---- GIVEN TEXT
Sunday, April 12, 2015

Mad Men Cocktail Hour - The Martini

Good Evening Lovelies!

Since my post for Mad Men's mid-season finale was incredibly late, I wanted to make sure that I took care of the one for the first episode back before the second one airs.  Admittedly, I'm cutting it close, but I did it!  Kudos, Melinda.

For my cocktail accompaniment to the premiere episode of the second half of this fine last season of Mad Men, I thought I would go with an undisputed classic.  The Martini.  I should mention that prior to that night, I had - GASP - never had a Martini.  'How is that possible?' you might be asking yourself.  Well, I don't really have an answer for you.  Since I started the Mad Men Cocktail Hour posts as a way to educate myself in the way of cocktails (something most wine aficionados probably aren't well versed in), I think the fact that it's JUST booze intimidated me a bit.  And really, I wasn't wrong in being a little wary of this one.  It might be vintage blasphemy, but while I am no longer scared of it, I am also not the Martini's biggest fan.
--------
---- INFORMATION PROVIDED
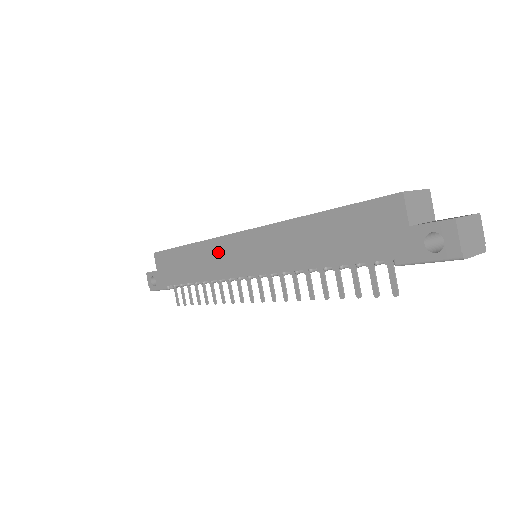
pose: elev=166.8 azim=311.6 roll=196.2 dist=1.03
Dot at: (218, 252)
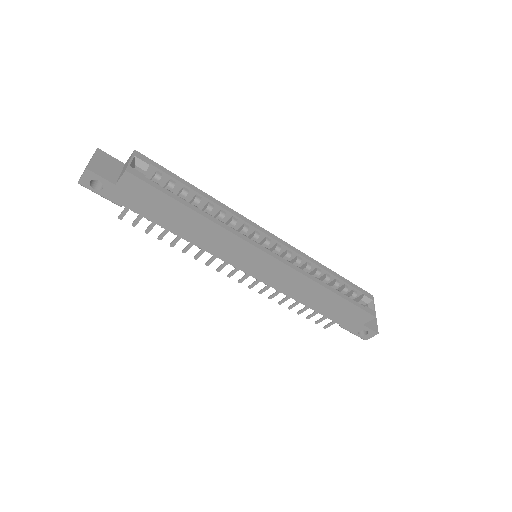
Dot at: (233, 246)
--------
▶ _JOBS_:
[1] Answer these questions using the Mad Men cocktail post:
(a) Which episode's post went up incredibly late?
(b) Which cocktail was chosen for the premiere episode of the second half of the last season?
(c) Why were the Mad Men Cocktail Hour posts started?
[2] Carry on writing the Mad Men Martini post from where it stops.
The data was drawn from a separate source and has no connection to the blog post about the Martini.

▶ _OUTPUTS FOR THE TASKS_:
[1]
(a) The post for Mad Men's mid-season finale.
(b) The Martini.
(c) To learn about cocktails.

[2]
Since I aim to be not only fabulous and entertaining, but also educational, we shall commence with the history of the Martini.  While this isn't on the top of the list of drinks I'm apt to order the next time I go out, there are certainly mainly people who will.  And who have for a very long time.  There is no official, agreed-upon, origin story for this cocktail, but there are a few prevailing theories.

In the mid-1800's, a gold miner struck big and went into the town of Martinez, California to celebrate.  He went into a saloon and ordered Champagne, which they did not have, so the bartender concocted a drink from ingredients he had on hand - gin, vermouth, bitters, maraschino liqueur, and a slice of lemon.  And thus, the Martinez Special was born.  The miner later ordered it in San Francisco (where he had to explain how to make it) and it quickly gained popularity.  So much so, that it was published in The Bartender's Manual in 1880.  Other theories like the San Francisco and miner angles, but suggest that the drink was invented by a bartender for a miner who was on his way to the town of Martinez.  Still others believe it was invented in New York's Knickerbocker Hotel and then there are those that won't cite where it was invented, just that it was named after one of its main ingredients - Martini & Rossi Vermouth.  However it actually came to be, its popularity as one of the most classic cocktails is enduring.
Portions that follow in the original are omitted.